I walked back along the Scotch Quarter. A tinker was selling a dangerous-looking goat from the back of his Ford Transit. “Goat For Sale. Temper. All Offers Considered,” his sign said.

“No thanks, mate,” I said and as it began to hail I hustled into Carrickfergus Library and said good afternoon to Mrs Clemens.

“They say it’ll be a lovely day later,” I added conversationally.

“Who said this?” she demanded suspiciously.

I liked Mrs Clemens very much. She was going on seventy-five. She had lost an eye to cancer and wore an eye patch instead of a glass bead. I dug that – it gave her a piratical air. She was dyspeptic and knew the library backwards and hated anybody borrowing anything.

“Plants, horticulture, botany?” I asked.

“581,” she said. “There are some good encyclopaedias at the beginning of the section.”

“Thank you.”

I went to 581 and looked up the rosary pea:

ABRUS PRECATORIUS, known commonly as Jequirity, Crab’s Eye, Rosary Pea, John Crow Bead, Precatory Bean, Indian Liquorice, Akar Saga, Giddee Giddee or Jumbie Bead in Trinidad & Tobago, is a slender, perennial climber that twines around trees, shrubs, and hedges. It is a legume with long, pinnate-leafleted leaves. The plant is native to Indonesia and grows in tropical and subtropical areas of the world where it has been introduced. It has a tendency to become weedy and invasive. In India the seeds of the Rosary Pea are often used in percussion instruments.

“Interesting,” I said to myself.
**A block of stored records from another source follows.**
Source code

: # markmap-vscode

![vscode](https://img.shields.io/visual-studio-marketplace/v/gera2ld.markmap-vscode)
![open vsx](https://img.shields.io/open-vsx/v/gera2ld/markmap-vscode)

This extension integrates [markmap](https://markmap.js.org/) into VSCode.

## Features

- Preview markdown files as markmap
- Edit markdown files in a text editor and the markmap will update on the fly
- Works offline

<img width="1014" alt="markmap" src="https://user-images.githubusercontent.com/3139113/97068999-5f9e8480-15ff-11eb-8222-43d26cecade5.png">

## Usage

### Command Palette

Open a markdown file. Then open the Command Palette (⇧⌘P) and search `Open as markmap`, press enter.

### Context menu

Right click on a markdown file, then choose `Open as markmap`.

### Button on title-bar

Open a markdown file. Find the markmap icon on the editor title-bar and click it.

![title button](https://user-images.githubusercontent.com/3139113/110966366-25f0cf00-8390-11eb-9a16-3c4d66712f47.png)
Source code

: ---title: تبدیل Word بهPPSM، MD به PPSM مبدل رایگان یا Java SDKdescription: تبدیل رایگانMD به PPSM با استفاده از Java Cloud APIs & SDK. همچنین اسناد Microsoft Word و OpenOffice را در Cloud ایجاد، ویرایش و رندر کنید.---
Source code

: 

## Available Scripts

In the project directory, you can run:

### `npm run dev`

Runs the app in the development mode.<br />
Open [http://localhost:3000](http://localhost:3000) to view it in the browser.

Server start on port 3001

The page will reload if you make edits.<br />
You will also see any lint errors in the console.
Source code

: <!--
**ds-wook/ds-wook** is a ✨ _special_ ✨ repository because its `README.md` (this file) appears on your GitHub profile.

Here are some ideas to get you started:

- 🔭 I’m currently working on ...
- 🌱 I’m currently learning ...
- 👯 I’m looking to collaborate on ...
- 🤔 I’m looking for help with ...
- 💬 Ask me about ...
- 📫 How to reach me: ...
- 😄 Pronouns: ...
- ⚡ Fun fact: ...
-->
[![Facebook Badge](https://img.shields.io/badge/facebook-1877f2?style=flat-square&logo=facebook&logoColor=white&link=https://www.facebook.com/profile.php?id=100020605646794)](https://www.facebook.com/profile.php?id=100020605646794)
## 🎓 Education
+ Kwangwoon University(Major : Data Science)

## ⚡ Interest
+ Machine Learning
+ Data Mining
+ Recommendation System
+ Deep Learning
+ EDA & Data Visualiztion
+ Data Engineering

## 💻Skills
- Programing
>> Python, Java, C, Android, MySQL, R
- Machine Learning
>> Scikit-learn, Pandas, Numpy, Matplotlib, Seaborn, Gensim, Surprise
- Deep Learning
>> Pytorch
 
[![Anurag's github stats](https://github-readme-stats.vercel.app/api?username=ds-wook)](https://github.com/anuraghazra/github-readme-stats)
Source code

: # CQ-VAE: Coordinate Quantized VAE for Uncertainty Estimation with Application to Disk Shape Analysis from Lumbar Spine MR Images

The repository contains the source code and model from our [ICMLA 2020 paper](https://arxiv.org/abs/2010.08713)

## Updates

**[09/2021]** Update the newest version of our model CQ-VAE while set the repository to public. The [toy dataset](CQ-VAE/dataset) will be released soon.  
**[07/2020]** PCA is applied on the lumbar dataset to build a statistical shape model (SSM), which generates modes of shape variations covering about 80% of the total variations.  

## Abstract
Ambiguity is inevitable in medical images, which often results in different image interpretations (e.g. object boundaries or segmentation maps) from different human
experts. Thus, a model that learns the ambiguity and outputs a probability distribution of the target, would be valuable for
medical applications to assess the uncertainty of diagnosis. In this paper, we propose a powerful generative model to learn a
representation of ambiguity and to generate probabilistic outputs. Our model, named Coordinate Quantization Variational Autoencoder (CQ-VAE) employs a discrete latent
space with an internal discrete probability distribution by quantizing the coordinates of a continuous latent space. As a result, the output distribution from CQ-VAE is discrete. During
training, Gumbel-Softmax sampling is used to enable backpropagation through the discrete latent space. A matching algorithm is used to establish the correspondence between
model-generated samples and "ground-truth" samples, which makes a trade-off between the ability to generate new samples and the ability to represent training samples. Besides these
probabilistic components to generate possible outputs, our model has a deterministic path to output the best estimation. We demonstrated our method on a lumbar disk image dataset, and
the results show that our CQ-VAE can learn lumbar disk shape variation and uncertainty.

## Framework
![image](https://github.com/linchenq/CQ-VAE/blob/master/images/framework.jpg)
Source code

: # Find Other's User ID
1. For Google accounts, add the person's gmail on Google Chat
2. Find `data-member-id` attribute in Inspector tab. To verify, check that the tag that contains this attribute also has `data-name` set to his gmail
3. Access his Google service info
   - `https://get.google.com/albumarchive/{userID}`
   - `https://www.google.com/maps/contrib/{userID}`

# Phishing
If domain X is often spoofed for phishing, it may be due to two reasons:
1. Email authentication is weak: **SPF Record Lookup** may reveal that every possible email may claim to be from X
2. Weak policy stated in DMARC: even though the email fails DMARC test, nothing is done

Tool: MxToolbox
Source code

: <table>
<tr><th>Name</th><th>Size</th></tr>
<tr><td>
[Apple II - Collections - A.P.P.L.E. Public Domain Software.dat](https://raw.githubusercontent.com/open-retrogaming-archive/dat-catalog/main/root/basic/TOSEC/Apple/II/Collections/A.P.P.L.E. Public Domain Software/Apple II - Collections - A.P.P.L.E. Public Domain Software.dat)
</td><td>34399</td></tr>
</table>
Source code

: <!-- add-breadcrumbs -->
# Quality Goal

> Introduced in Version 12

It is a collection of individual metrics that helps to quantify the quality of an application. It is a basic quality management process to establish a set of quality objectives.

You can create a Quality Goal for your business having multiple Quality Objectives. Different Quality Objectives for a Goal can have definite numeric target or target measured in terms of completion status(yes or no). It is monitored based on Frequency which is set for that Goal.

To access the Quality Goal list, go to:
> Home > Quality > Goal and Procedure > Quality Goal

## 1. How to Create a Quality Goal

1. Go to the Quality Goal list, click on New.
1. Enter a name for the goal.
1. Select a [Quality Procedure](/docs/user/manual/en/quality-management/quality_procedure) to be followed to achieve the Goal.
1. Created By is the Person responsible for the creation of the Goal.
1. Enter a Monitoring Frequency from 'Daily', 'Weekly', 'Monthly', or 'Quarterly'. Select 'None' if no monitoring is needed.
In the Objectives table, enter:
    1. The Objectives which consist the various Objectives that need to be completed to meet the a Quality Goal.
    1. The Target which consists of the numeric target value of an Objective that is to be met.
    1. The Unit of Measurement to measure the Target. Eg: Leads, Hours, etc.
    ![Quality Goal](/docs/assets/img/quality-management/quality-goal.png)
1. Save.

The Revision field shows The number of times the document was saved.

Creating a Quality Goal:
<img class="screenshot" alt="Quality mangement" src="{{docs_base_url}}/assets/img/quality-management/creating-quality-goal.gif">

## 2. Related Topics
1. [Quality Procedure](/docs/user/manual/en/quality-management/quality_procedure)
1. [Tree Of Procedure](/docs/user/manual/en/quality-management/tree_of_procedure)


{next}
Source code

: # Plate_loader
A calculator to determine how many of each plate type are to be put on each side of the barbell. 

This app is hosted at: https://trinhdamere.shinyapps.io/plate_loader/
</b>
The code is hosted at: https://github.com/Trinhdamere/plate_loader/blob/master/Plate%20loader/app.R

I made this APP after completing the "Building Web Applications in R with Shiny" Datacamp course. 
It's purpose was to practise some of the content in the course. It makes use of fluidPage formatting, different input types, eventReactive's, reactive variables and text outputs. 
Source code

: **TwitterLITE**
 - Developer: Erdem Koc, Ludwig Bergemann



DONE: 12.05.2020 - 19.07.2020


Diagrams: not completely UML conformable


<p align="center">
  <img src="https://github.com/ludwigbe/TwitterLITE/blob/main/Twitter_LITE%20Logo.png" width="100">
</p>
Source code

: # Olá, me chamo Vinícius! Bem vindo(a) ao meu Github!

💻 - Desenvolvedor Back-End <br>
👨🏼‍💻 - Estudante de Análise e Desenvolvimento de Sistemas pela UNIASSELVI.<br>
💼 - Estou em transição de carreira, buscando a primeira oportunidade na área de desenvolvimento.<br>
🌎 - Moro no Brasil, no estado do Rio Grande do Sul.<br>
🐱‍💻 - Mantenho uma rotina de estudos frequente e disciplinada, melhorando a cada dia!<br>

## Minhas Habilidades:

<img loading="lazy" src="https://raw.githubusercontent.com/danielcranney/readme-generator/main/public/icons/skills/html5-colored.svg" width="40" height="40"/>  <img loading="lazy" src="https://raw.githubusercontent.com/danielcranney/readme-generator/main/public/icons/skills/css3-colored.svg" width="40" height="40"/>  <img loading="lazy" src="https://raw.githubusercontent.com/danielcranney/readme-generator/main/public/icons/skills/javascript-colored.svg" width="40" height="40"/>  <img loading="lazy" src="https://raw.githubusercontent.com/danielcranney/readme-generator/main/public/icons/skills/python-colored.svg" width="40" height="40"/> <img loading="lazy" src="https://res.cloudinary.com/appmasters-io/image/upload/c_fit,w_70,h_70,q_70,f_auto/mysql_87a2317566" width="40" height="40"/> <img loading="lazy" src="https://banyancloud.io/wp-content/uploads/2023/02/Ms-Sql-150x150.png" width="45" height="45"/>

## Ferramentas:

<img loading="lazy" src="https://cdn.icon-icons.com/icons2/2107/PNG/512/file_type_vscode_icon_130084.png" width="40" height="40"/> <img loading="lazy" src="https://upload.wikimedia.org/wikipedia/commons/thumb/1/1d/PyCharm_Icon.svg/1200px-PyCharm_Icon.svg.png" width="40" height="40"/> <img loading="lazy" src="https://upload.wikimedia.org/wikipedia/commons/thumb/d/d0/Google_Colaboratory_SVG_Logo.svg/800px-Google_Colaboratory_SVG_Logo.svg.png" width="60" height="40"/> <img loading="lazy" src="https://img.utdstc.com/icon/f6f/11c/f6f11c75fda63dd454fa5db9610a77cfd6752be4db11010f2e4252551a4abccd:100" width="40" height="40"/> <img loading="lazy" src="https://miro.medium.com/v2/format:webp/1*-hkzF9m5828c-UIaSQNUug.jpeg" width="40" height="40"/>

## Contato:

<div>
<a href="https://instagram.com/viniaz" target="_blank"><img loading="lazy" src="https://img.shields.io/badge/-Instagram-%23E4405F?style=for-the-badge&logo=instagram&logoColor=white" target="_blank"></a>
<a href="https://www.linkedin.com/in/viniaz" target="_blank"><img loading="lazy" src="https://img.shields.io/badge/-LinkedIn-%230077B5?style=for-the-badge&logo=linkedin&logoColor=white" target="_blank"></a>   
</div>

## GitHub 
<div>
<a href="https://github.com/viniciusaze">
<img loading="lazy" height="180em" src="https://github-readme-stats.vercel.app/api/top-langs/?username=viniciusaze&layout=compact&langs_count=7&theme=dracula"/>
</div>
I photocopied the page and, with Mrs Clemens’s help, found a book on poisons. The listing I needed was under ‘Jequirity Seed’:

The Jequirity Seed contains the highly toxic poison Abrin, a close relative to the well known poison, Ricin. It is a dimer consisting of two protein sub units, termed A and B. The B chain facilitates Abrin’s entry into a cell by bonding to certain transport proteins on cell membranes, which then transport the toxin inside the cell. Once inside the cell membrane, the A chain prevents protein synthesis by inactivating the 26S sub unit of the ribosome. One molecule of Abrin will inactivate up to 1,500 ribosomes per second. Symptoms are identical to those of Ricin, save that Abrin is more toxic by several orders of magnitude. Weaponised high toxicity Abrin will cause liver failure, pulmonary edema and death shortly after ingestion. There is no known antidote for Abrin poisoning.

I photocopied that page too and jogged back to the station through the hail. The place was deserted apart from a tubby, annoying new reservist called McDowell who had come up to me on his first day and asked me point blank if “it was true that I was really a fenian” and it was a lucky break for me that it had been raining just then because I was able to dramatically take off my wool cap and ask him to look for horns. The place had erupted in laughter and Inspector McCallister was gagging so hard he nearly threw a hernia. McDowell had avoided me ever since.

I found everyone in a haze of cigarette smoke up in the second-floor conference room where Chief Inspector Brennan was giving a briefing on the current terrorist situation – a briefing he had just been given at a station chiefs and divisional commanders meeting in Belfast. “Glad you could join us, Inspector Duffy, do have a seat, this concerns you, too!”